PgmNr D1162: The Loss of Regenerative Potential in the Aging Drosophila Germline Stem Cell.

Authors:
R. E. Kreipke; H. Ruohola-Baker


Institutes
University of Washington, Seattle, WA.


Keyword: regeneration

Abstract:

Aging is a complex biological process, comprised of a large number of both cellular and organismal changes that, together, lead to the progressive decline in tissue and organ function. In addition to declining function in somatic cells, aging tissues are also marked by a decrease in the proliferative capacity of pluripotent cells, hampering their regenerative capacity and ability to respond properly to injury and insult. However, the mechanisms that govern the regenerative competence of aging stem cells still remain unclear. The Drosophila melanogaster germline stem cell (GSC) niche offers a powerful model with which to study developmentally regulated changes in stem cell regeneration and their response to insult. In the young fly, GSCs are resistant to the apoptotic effects of ionizing radiation. Dying daughter cells release a protective signal that inhibits the apoptotic machinery in germline stem cells, prompting them to become quiescent rather than apoptotic. The GSCs are able to later re-enter the cell cycle and repopulate the daughter cells. This protective mechanism highlights a key difference between the proliferative capacities of somatic and germline cells. To date, though, the ability of the aged ovary GSC has not been probed. We compared the ability of 2-, 4-, and 6-week old germline stem cells to regenerate daughter cells following exposure to ionizing radiation.

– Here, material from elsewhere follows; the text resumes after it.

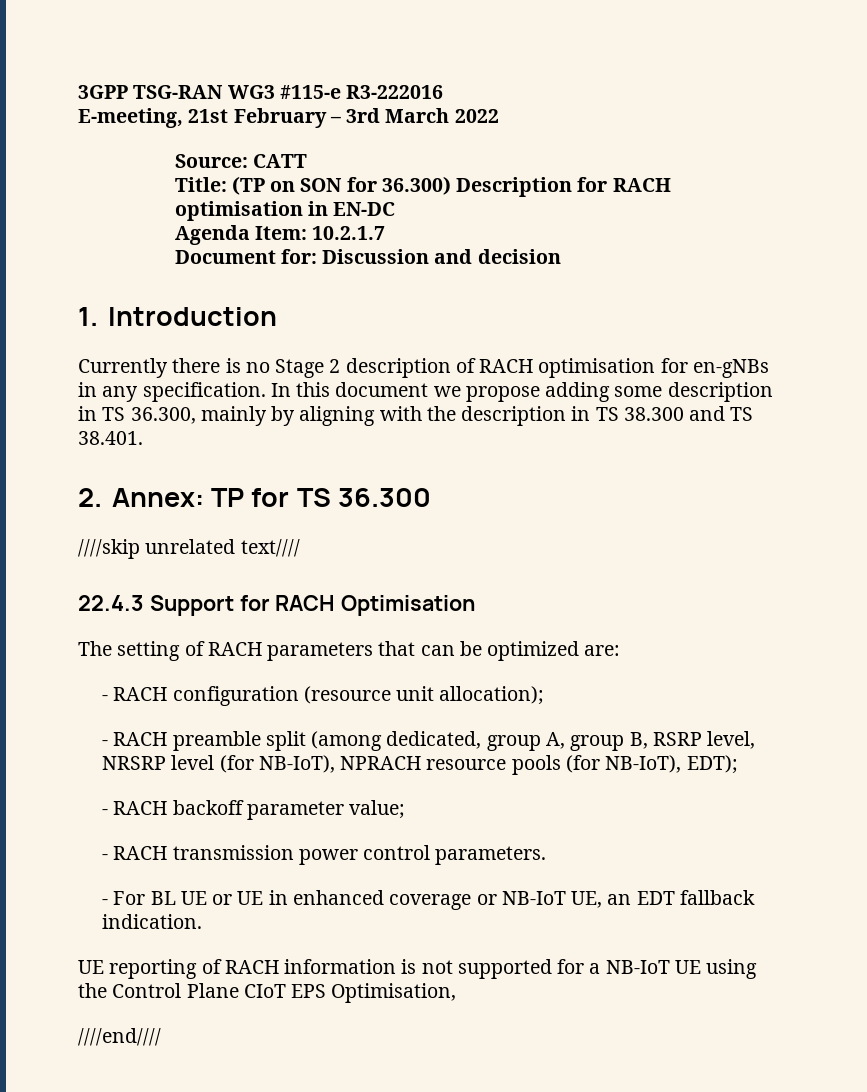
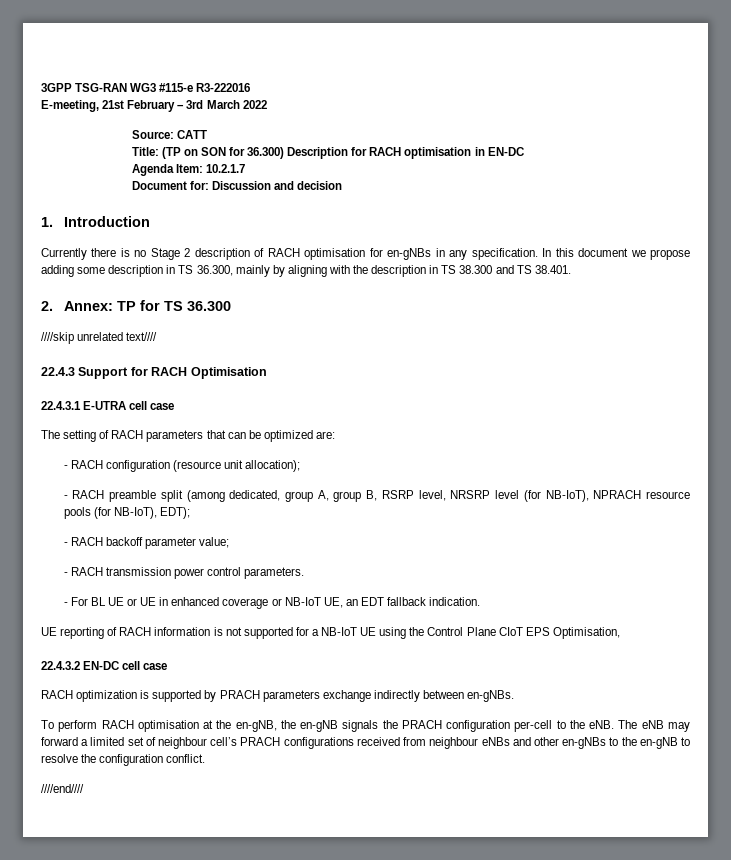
(476, 605) none -> [41,401,175,410] // 22.4.3.1 E-UTRA cell case
(457, 993) none -> [41,661,168,670] [41,690,515,702] [41,720,691,732] [41,737,691,749] [41,754,206,766] // 22.4.3.2 EN-DC cell case // RACH optimization is supported by PRACH parameters exchange indirectly between en-gNBs. // To perform RACH optimisation at the en-gNB, the en-gNB signals the PRACH configuration per-cell to the eNB. The eNB may forward a limited set of neighbour cell’s PRACH configurations received from neighbour eNBs and other en-gNBs to the en-gNB to resolve the configuration conflict.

We found that, while aged GSCs were able to survive exposure to ionizing radiation, their ability to exit quiescence and re-enter the cell cycle to repopulate the germaria were compromised when compared to young GSCs. This suggests that the mechanisms that preserve the regenerative capacity of GSCs may degrade with age. To identify novel regulators of GSC regeneration, we used newly developed techniques of protein knockdown to disrupt protein function. This will allow us to screen for genes that regulate GSC regeneration following exposure to ionizing radiation and begin to identify genes that contribute to age-related decline in GSC proliferation.